I would also tell them the need to have an emergency fund set up... and the third time or so they asked I would say 'what happened to that emergency fund?'....
....

Tell them to set up an emergency fund!?
These are people who won't open their mail for 6 weeks because the bill collectors letters upset them.
Their idea of an emergency fund is $5 tacked to the wall to tip the pizza delivery guy.
 
Niece just had a baby. Baby needs new shoes! And new mommy wants a wedding. (and a third new iPhone because 'they keep breaking')

Yes, sadly, we're enablers. :mad: I gave up on it long ago; it's only money.

So you've been giving them—and will continue to give them—vast amounts of money, routinely, for luxuries like fancy weddings and multiple, expensive iPhones?? I find that almost beyond belief.
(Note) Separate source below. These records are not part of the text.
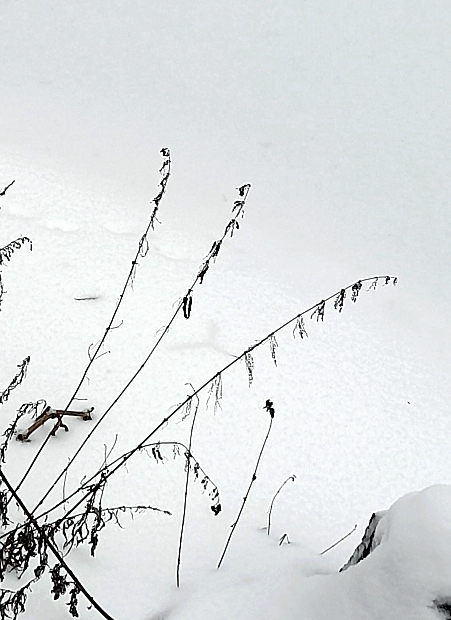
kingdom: Plantae
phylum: Tracheophyta
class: Magnoliopsida
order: Rosales
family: Urticaceae
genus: Urtica
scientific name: Urtica dioica
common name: Common nettle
Surely you know that your extreme level of "enablement" has completely robbed these people of any ability to be self-sufficient. As much as you bemoan these leeches, don't you feel a substantial amount of responsibility for this shameful situation?

Sorry if I sound judgmental. I just cannot fathom how anyone on this board, who has been financially prudent enough to ER, would squander money so extensively and consistently over multiple decades.